Cuba’s Minister of Exterior Relations shared photos of Cuban doctors helping the wounded in Haiti, alongside the hashtags “Cuban Solidarity” and “Cuba Saves Lives.”

Bruno Rodríguez, Cuba’s Minister of Foreign Affairs, tweeted his condolences alongside one of the photos of Cuban medical professionals in Haiti. 

Dominican Republic

Neighboring Caribbean countries are also pledging support, including the Dominican Republic. 

“I have instructed the Minister of Foreign Affairs to communicate with the Haitian Prime Minister to facilitate any assistance within our means,” tweeted President Luis Abinader. 

As of Aug. 16, the Dominican Republic has provided two million masks, hand sanitizers, wheelchairs, circuits, suture kits, cotton, needles and robes. They also have a helicopter centered at the Jimaní province in case emergency transfers are needed to Jacmel.

“10,000 rations of food and medicines were ordered by sea through boats departing from Cabo Rojo and Manzanillo. Inside are medicines, antivirals, painkillers, vitamins, mucolytics, and acetaminophen,” said the government.


The Ecuadorian government released an official statement the day of the earthquake, stating “feelings of regret, solidarity, and friendship with the people and government of Haiti.”

The next day, they sent search-and-rescue teams to the earthquake site.


Jamaica’s Prime Minister Andrew Holness has stated his sympathy, also on Twitter, but has yet to come forth with any announcement of aid. 


Mexican President Andrés Manuel López Obrador announced that he planned to help through the country’s National Coordination of Civil Protection and the Secretaries of Foreign Relations, as well as the Navy and the National Defense.
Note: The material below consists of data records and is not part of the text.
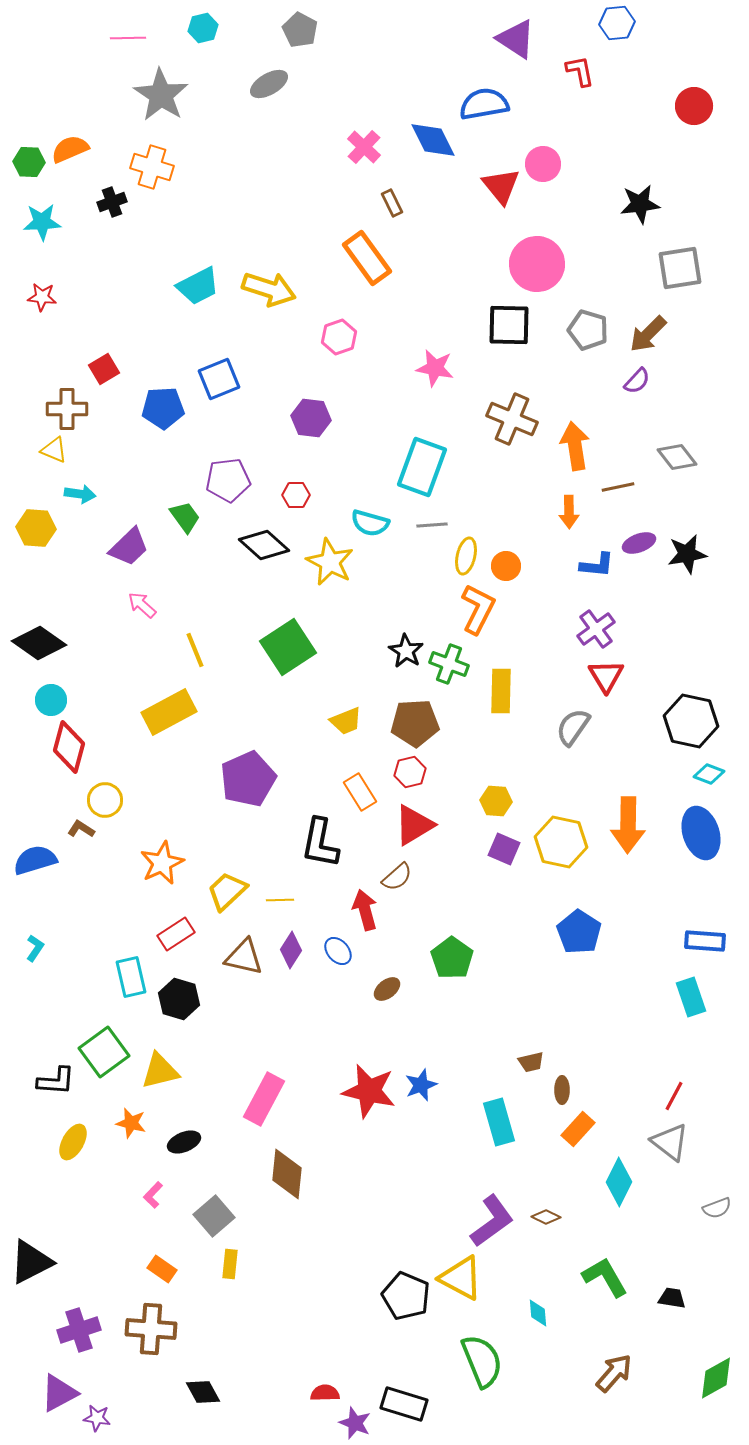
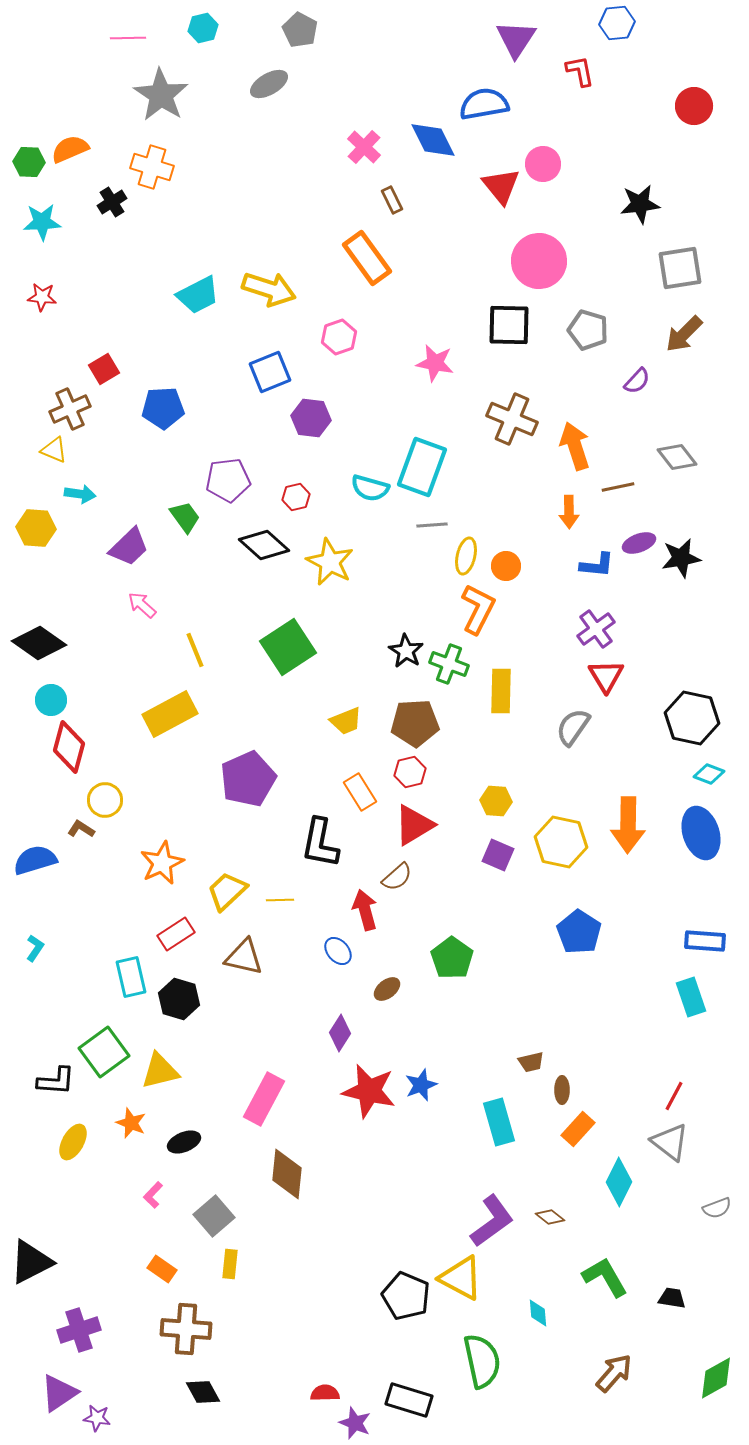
purple triangle at (516, 39): rotated 30 degrees clockwise
black cross at (112, 202): rotated 12 degrees counterclockwise
brown rectangle at (392, 203): moved 3 px up
pink circle at (537, 264): moved 2 px right, 3 px up
cyan trapezoid at (198, 286): moved 9 px down
brown arrow at (648, 334): moved 36 px right
pink star at (435, 368): moved 5 px up
blue square at (219, 379): moved 51 px right, 7 px up
brown cross at (67, 409): moved 3 px right; rotated 24 degrees counterclockwise
orange arrow at (575, 446): rotated 9 degrees counterclockwise
red hexagon at (296, 495): moved 2 px down; rotated 12 degrees counterclockwise
cyan semicircle at (370, 523): moved 35 px up
black star at (687, 554): moved 6 px left, 4 px down
yellow rectangle at (169, 712): moved 1 px right, 2 px down
black hexagon at (691, 721): moved 1 px right, 3 px up
purple square at (504, 849): moved 6 px left, 6 px down
purple diamond at (291, 950): moved 49 px right, 83 px down
orange star at (131, 1123): rotated 8 degrees clockwise
brown diamond at (546, 1217): moved 4 px right; rotated 12 degrees clockwise
brown cross at (151, 1329): moved 35 px right
green semicircle at (482, 1361): rotated 10 degrees clockwise
purple triangle at (59, 1393): rotated 6 degrees counterclockwise
black rectangle at (404, 1404): moved 5 px right, 4 px up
The government sent their first shipment of emergency aid the next day. 


Panama’s Foreign Ministry expressed solidarity with Haiti and promised to send humanitarian assistance. 

A day later, they announced a donation drive to send canned food, bottled water, blankets, tents, and hygiene kits to Haiti. 

United States

President Joe Biden pledged to send aid after being briefed on the disaster. He appointed Samantha Power, Administrator of the United States Agency for International Development (USAID), to spearhead the response. 

Power said that she plans to deploy 65 people to aid with search-and-rescue efforts, as well as supply “specialized tools, equipment, and medical supplies to assist in search operations.”

In addition, 38 disaster experts from USAID’s Bureau for Humanitarian Assistance have arrived. Eight helicopters from the U.S. Southern Command are helping transport supplies and personnel, while the U.S. Coast Guard is conducting medevac missions. 

In the U.S., members of the Congressional Haiti Caucus, which includes Congressmembers Andy Levin, Yvette Clarke, Val Demings, Ayanna Presley, and Mondaire Jones, released their own statement. 

“We remain committed to championing adequate aid to the region, supporting bilateral relations and policies that will ensure Haiti’s full economic and political recovery, and the emergence of a durable, Haitian-led democracy,” they said.


The Venezuelan government began deploying planes to Haiti the day after the earthquake carrying 30 tons of water, food, and medical supplies.